A very interesting story is the following:
Our company owns a system called FastTrak. It’s a great software used in some of the municipalities, for some quality registries at the hospitals and some national registries. I have admired their work for many years though it’s not based on openEHR.
What we did the last week was to adopt the openEHR clinical models we developed and apply them into FastTrak. At Wednesday we did a coordinated demonstration of our openEHR solution and FastTrak. We are currently deploying both systems to all our customers in secondary care.
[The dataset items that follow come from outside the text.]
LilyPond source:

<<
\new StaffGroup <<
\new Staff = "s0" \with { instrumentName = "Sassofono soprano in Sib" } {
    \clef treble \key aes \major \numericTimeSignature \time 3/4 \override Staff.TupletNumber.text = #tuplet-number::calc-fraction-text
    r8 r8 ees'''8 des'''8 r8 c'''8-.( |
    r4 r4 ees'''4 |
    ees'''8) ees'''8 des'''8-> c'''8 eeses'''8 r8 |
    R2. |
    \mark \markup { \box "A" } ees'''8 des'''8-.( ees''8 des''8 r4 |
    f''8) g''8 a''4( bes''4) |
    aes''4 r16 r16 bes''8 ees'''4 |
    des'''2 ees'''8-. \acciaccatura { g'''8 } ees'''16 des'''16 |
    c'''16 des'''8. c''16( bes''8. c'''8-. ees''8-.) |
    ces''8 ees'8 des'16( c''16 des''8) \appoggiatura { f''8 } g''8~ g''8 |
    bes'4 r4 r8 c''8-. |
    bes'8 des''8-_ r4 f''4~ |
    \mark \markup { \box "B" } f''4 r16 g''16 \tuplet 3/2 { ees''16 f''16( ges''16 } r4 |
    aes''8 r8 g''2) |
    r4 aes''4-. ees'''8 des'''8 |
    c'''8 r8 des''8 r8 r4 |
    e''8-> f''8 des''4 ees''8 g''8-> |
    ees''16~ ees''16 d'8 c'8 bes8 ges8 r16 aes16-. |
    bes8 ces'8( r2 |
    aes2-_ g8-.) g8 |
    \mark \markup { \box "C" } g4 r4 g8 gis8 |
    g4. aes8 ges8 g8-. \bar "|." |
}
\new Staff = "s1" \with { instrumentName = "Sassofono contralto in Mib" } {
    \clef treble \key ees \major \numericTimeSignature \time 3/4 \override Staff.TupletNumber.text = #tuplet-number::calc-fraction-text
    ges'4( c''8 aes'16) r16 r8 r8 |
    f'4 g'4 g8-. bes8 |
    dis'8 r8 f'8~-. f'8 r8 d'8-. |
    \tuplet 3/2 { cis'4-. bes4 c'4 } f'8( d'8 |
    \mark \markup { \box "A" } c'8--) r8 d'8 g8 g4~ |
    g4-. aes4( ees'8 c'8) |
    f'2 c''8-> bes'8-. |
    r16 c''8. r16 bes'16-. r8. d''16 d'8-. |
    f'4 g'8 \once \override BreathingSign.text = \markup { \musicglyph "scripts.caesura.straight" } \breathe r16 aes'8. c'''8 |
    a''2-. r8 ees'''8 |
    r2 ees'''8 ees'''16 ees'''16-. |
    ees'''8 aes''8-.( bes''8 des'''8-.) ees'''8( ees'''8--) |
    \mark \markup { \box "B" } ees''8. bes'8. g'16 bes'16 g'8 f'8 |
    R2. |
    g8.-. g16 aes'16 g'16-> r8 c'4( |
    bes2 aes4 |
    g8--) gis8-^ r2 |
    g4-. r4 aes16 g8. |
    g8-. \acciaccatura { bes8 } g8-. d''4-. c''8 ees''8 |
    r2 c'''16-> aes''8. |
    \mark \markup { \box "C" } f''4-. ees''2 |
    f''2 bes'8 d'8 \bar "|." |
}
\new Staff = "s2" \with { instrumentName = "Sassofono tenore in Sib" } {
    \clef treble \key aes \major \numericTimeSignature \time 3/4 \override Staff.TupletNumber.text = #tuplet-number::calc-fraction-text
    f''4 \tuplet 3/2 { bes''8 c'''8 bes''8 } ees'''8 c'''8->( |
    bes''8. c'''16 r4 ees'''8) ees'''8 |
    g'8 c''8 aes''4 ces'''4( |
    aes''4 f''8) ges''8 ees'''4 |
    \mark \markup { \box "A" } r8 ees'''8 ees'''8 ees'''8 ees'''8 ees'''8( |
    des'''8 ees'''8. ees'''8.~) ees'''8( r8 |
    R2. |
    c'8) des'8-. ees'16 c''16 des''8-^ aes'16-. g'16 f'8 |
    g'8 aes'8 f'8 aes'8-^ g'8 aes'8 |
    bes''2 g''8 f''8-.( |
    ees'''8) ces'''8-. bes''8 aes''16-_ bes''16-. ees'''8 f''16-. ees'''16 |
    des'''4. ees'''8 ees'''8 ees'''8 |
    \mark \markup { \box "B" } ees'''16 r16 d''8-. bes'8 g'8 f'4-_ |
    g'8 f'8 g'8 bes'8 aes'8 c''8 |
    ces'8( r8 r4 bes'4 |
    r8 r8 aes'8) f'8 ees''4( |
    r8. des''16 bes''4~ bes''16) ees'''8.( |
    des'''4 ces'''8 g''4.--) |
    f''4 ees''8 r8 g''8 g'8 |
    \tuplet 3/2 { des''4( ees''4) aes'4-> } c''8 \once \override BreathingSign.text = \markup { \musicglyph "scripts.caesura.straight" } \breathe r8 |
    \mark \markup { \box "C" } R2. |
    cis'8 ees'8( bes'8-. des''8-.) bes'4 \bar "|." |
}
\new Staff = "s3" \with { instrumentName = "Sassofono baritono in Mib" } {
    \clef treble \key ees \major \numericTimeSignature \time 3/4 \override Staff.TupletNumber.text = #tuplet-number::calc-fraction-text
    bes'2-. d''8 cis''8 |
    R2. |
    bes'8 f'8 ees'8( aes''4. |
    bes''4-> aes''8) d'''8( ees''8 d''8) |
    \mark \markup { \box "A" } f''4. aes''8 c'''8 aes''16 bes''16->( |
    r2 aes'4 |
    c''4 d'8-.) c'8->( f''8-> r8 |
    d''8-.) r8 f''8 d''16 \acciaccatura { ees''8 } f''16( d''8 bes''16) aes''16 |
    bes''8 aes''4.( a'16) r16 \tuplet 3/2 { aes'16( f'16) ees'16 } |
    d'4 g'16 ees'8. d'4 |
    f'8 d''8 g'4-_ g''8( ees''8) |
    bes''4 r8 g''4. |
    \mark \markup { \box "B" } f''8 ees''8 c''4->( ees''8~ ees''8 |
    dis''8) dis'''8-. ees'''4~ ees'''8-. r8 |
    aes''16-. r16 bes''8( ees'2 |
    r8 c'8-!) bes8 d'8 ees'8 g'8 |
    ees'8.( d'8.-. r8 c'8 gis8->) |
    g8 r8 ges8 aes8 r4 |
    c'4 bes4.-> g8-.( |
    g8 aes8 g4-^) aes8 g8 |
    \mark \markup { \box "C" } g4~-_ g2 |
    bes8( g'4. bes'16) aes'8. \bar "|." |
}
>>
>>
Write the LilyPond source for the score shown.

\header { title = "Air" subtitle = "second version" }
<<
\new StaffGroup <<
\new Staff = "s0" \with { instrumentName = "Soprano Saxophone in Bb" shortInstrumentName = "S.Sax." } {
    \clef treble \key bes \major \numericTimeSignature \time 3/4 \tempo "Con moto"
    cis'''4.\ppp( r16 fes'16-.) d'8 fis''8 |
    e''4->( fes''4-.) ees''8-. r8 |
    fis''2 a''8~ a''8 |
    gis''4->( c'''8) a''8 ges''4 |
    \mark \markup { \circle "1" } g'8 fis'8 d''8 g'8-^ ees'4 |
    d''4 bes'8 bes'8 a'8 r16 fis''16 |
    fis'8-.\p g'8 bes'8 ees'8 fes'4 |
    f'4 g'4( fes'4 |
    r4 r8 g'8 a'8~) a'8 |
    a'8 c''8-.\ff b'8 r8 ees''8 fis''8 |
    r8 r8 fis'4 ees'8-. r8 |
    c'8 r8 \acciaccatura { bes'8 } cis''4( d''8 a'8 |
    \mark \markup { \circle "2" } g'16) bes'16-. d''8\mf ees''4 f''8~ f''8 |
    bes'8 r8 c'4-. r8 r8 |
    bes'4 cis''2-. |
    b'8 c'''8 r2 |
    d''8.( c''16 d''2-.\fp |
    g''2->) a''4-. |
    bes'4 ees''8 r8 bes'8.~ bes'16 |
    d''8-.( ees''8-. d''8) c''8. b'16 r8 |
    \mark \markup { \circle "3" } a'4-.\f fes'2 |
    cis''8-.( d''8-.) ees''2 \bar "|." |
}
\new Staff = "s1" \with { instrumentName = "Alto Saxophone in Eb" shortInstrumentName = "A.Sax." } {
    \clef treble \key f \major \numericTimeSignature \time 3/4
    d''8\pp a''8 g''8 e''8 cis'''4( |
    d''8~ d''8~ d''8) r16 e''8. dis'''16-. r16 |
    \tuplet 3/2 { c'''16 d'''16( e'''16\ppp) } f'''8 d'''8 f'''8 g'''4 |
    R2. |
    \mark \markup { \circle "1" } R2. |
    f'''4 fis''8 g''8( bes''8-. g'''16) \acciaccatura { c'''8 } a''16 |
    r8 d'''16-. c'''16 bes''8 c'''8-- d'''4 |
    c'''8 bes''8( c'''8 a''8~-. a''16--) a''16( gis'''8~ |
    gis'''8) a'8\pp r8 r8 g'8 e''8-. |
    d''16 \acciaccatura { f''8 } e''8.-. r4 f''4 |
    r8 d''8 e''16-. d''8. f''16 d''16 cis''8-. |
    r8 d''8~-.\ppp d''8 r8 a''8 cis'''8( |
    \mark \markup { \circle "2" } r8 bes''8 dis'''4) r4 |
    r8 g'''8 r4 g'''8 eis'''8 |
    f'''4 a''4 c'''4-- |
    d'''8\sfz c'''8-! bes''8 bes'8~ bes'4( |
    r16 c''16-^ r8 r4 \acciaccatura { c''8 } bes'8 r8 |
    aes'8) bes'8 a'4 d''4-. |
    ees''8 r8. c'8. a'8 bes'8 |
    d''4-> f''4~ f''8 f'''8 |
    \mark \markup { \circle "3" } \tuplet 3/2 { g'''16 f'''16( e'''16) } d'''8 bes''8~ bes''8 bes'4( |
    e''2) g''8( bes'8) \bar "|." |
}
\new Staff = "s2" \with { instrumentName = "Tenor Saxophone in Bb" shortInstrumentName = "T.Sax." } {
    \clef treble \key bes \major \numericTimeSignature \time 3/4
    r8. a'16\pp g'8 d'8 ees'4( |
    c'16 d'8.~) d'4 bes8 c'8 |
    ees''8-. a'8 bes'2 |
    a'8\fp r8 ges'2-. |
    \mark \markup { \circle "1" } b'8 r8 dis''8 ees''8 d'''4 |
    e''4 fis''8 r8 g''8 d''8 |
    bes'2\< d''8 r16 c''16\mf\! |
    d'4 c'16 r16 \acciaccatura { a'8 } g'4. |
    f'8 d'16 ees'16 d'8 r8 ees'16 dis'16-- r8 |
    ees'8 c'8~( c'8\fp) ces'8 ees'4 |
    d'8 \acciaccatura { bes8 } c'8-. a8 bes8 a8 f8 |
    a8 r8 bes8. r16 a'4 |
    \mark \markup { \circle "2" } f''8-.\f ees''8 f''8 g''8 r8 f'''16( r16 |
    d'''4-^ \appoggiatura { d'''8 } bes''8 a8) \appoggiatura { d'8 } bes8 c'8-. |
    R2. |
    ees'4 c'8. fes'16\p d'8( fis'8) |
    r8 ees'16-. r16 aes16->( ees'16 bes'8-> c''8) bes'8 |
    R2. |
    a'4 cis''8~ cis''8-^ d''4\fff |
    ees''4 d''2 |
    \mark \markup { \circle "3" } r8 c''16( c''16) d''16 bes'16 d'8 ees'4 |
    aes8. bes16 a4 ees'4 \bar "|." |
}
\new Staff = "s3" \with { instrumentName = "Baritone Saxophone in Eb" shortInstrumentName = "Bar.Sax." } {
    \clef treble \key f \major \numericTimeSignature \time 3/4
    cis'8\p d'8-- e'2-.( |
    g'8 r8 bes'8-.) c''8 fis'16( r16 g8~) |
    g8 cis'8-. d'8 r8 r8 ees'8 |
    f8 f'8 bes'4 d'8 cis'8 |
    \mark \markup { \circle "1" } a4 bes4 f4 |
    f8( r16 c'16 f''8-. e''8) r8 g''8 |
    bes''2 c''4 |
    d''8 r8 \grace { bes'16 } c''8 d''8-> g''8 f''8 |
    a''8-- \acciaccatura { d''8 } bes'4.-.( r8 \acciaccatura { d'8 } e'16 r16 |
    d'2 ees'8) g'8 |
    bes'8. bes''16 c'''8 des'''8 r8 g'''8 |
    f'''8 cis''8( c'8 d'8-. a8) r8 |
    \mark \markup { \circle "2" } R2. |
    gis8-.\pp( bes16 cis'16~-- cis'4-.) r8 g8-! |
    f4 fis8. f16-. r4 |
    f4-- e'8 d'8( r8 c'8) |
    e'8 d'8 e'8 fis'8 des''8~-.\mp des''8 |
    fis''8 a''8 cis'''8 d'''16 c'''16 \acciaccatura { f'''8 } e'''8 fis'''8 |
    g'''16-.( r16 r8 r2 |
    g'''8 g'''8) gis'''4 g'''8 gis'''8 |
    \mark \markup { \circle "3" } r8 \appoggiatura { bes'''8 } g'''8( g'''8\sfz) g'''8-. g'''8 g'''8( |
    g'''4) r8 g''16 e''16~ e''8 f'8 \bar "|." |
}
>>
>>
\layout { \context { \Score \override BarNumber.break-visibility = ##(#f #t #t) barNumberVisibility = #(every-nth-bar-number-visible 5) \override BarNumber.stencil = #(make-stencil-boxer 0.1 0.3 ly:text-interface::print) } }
I find it so appealing to see the knowledge and competence from our openEHR community being applied into other systems and speeding up the development and deployment process.
The last days I have also seen tweets with screenshots from other applications who build on the models developed by @ian.mcnicoll and the community. It so nice.
The guidelines changes somehow from day to day. We still think the inital design and architecture covers the needs. We deliver a flexible application with three forms and dataelements to display the status of the processes. Those artifacts can be used in different ways at our customers depending on the needs. Some use-cases so far discovered are:
- Risk assessment in the acute ward
- Daily risk assessment based on symptoms at a ordinary ward
- Contact tracing performed by infection team. The data recorded as part of the contact tracing might be sensitive. Our customers tend to set this up in an “access-group” for only a small number of personells.
- Retrospective follow up on outpatient stays. This use-case is not so common anymore since hospitals cut down on all their elective activity.
The next days and weeks will be very interesting. We want to find out if the measures implemented by the authorities work. The situation might change for better or worse. We, as a e-health community, will have to adapt to the changes and try our best to provide the best possible systems for our beloved health care workers.
Wash your hands and keep up the good work!!!